If you’re the type of person who craves variety, taking on the role of contract employee can be the perfect arrangement. Maybe you’ll be on assignment In California for a month, and then immediately head to New York for a new assignment. You’re never in the same situation twice, but you’re always the “new kid.” How do you figure out how to fit into a company culture fast enough to create an environment conducive to doing your best work?
Why is this important? In one word, a company’s culture is their “personality.” It’s the organization’s philosophy about the work, employees, lifestyle, and even physical environment. For a contractor, relating to that personality is extremely important. It means fitting in with the existing norms; not being able to mesh well can cause a real problem. The company culture significantly impacts the overall efficiency and effectiveness of its employees, so you need to figure out the lay of the land quickly.
Learn what you need to do your job effectively
With contract work, you’ll be expected to hit the ground running with the existing team. As soon as your assignment starts, or even before, learn what you need to be effective in your job. A few things to start with:
- Names and roles of others you’ll be in contact with
-If you’ll be required to attend meetings, and in what capacity
-Any specific company workflow and/or approval processes
Take notes, and refer to them often. Be sure to ask relevant training questions, which will express your understanding of specific concepts. The ability to demonstrate a self-sufficient work mentality is the first step in earning your coworkers trust, which in turn can break the ice and help you see more of what the organization is about.
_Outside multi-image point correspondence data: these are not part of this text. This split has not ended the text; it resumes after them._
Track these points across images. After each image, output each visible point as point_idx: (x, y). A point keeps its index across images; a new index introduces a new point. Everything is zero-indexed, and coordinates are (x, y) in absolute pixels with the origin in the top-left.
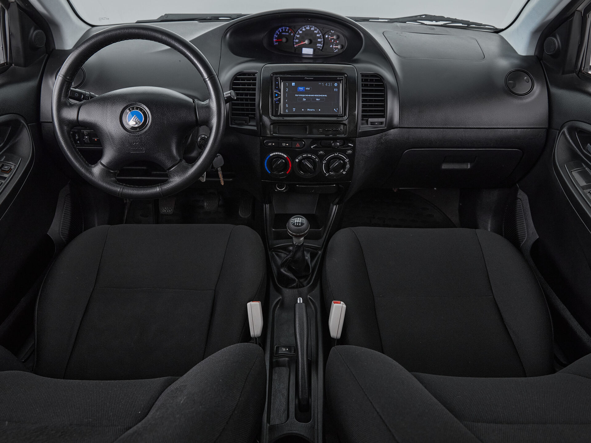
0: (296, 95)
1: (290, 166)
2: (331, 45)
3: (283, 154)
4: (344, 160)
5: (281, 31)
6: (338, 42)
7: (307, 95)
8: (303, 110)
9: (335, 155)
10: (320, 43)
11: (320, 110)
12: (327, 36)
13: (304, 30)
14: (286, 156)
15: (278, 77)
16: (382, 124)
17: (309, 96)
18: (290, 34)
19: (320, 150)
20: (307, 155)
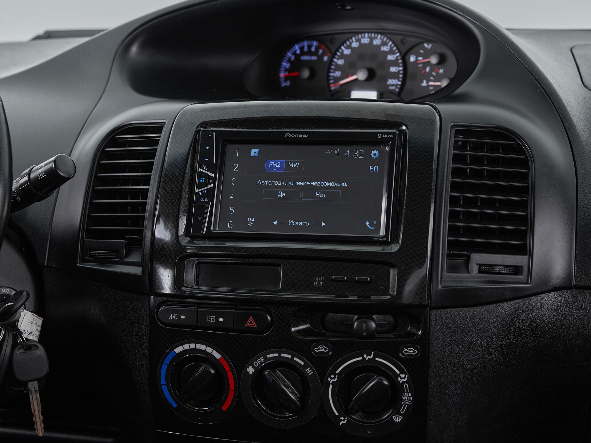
0: (259, 182)
1: (232, 387)
2: (425, 81)
3: (209, 350)
4: (392, 377)
5: (298, 52)
6: (441, 71)
7: (289, 183)
8: (275, 223)
9: (364, 359)
10: (395, 76)
11: (323, 224)
12: (412, 59)
13: (355, 45)
14: (218, 356)
15: (211, 132)
16: (516, 274)
17: (297, 184)
18: (321, 58)
19: (319, 341)
20: (279, 355)
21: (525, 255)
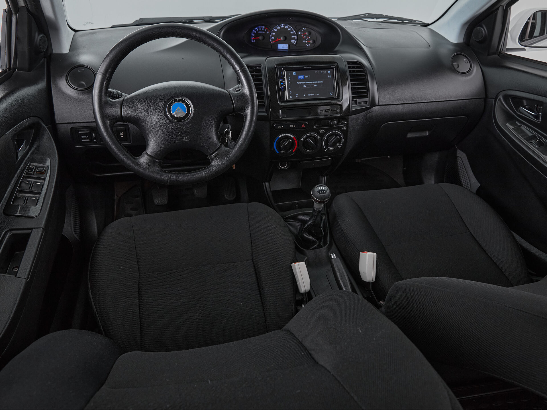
0: (297, 83)
1: (296, 145)
2: (304, 41)
3: (290, 135)
4: (340, 136)
5: (257, 30)
6: (310, 37)
7: (306, 83)
8: (304, 95)
9: (333, 132)
10: (294, 39)
11: (318, 94)
12: (299, 33)
13: (278, 28)
14: (292, 136)
15: (282, 68)
16: (366, 103)
17: (308, 83)
18: (266, 32)
19: (322, 129)
20: (311, 134)
21: (368, 98)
Evaluate the lay of the land
This means, knowing when to keep your head low and observe, and when to speak up and ask questions. If you’re unsure how to act, it’s best to default to the side of overly formal. Remember, the rules aren’t always the same for contract employees. Being new, you need to be comfortable on assignment, but respect other’s boundaries (both physically and socially). There is a line not to be crossed that shows a sense of entitlement or the right to pass criticisms. When in doubt, your on-site supervisor is your best resource for how to navigate the workplace.
Stay Positive + Build Rapport
Understand how to be friendly without the need to “make friends” while on work assignments. Don’t allow yourself to get associated with internal drama, gossip, or petty disputes. People like working with friendly people; keep your interactions with others positive. Something that can happen as a contractor, is the company’s most bitter employees will immediately seek you out. After all, the other employees don’t want to hear their complaints anymore and you’re a new set of ears. Don’t engage. Be courteous, but your easy out can always be that your time is the company’s money and you need to get back to work. Keep things light and general, after all… it is a work environment.
Hopefully, at the end of your contract, you’re seen as someone who blends into the culture and is easy to work with. This is even more important if you are working with a recruiter, as they will take the positive feedback and work extra hard to find you a new opportunity. If you liked the culture, hopefully you will be invited back. If you decide the culture is not for you, the good news is you haven’t burned any bridges and can simply learn from the experience and move on to your next assignment.